Meteor Northern Nevada, The sound of a powerful explosion punctuated the calm over a wide area of the Sierra Nevada in Northern California about 8:30 a.m. today, the apparent result of an ongoing meteor shower left by the annual Earth fly-by of Comet Thatcher.


Craig Shoemaker, meteorologist for the National Weather Service in Sacramento, said the Lyrid meteor shower – the debris cloud left by the comet as it makes its annual pass — is capable of producing fireballs and sonic booms, “similar as a plane would make” when it crosses the sound barrier.
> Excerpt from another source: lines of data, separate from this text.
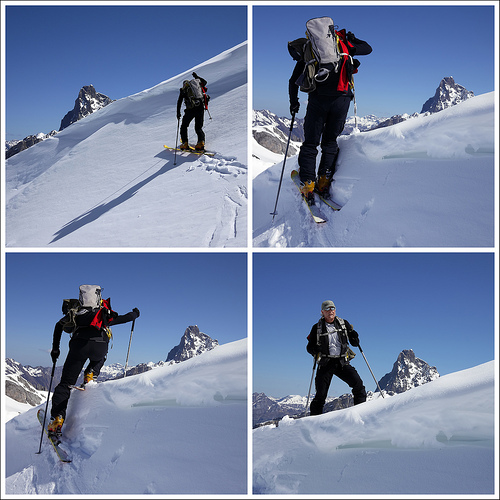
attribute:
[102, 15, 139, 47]
sky — blue, daytime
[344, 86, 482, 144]
patches — snow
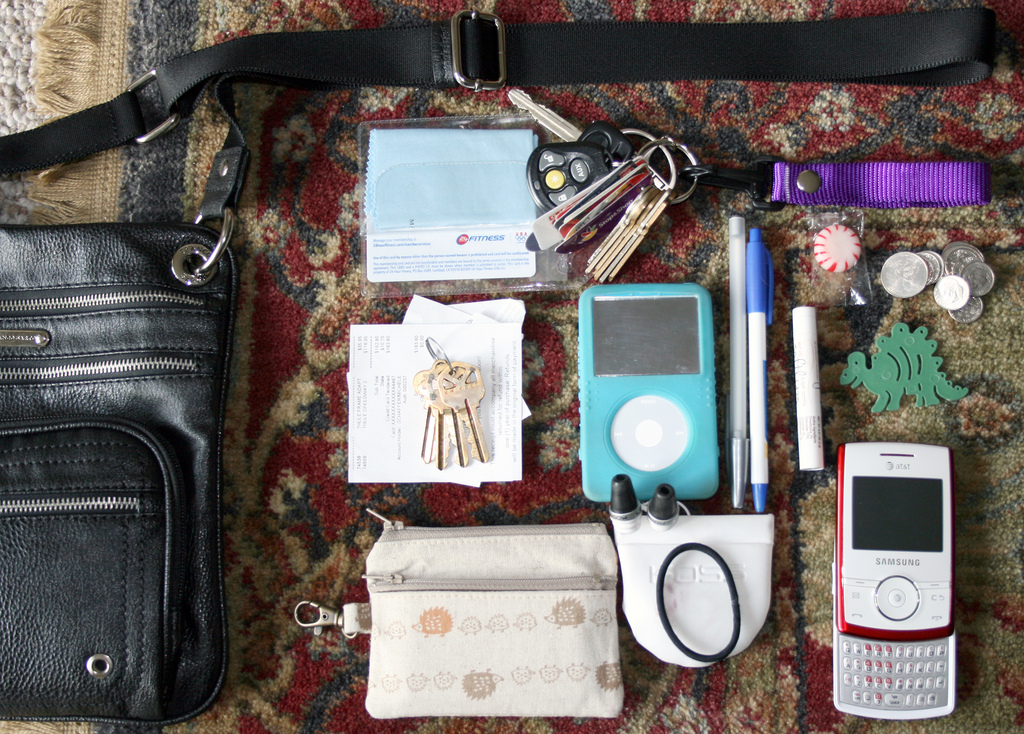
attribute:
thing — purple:
[769, 156, 988, 208]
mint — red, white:
[810, 217, 863, 276]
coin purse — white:
[341, 502, 631, 727]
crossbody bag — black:
[4, 1, 992, 727]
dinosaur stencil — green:
[834, 320, 973, 416]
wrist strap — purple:
[769, 154, 992, 207]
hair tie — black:
[652, 538, 745, 664]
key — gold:
[410, 357, 456, 466]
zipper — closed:
[4, 495, 145, 513]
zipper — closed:
[2, 350, 201, 387]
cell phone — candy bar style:
[828, 435, 958, 725]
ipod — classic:
[573, 282, 721, 503]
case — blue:
[572, 279, 722, 502]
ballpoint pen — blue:
[743, 225, 778, 511]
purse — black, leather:
[4, 217, 244, 730]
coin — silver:
[875, 243, 930, 302]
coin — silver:
[931, 273, 975, 312]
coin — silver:
[946, 290, 985, 325]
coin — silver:
[953, 256, 992, 291]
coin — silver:
[938, 230, 986, 274]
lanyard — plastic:
[346, 112, 569, 309]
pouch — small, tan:
[287, 497, 625, 722]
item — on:
[838, 309, 960, 426]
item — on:
[795, 418, 970, 717]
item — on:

The Lyrid meteor shower is at its peak today and Monday, Shoemaker said.

Georgann Wilmot, a resident who lives on a mountain ridge east of Sutter Creek, told The Bee she heard a “tremendous explosion” that seemed protracted about 8:30 a.m.

“It went on for a while,” she said. “We heard one big one and then there other rumblings” and that persisted, reminiscent of thunder.

“At first I thought maybe it was an earthquake,” she said.

A dispatcher for the Placer County Sheriff’s Department said calls came in from Tehama County to Kern County.

Shoemaker of the weather service said he estimated that the comet in its fly-by was more than 50 million kilometers from Earth. The closest on-record pass by Comet Thatcher, he said, was about 50 million kilometers in 1861. That’s the year the comet was discovered by A.E. Thatcher.

The meteorologist said meteors tend to burn up as they enter the atmosphere.

According to the Web site, www.space.com, the comet’s full name is C/1861 G1 Thatcher. The Lyrid meteor shower is named for the constellation Lyra because the meteors appear to emanate from that part of the sky. The shower is most visible in the Northern Hemisphere.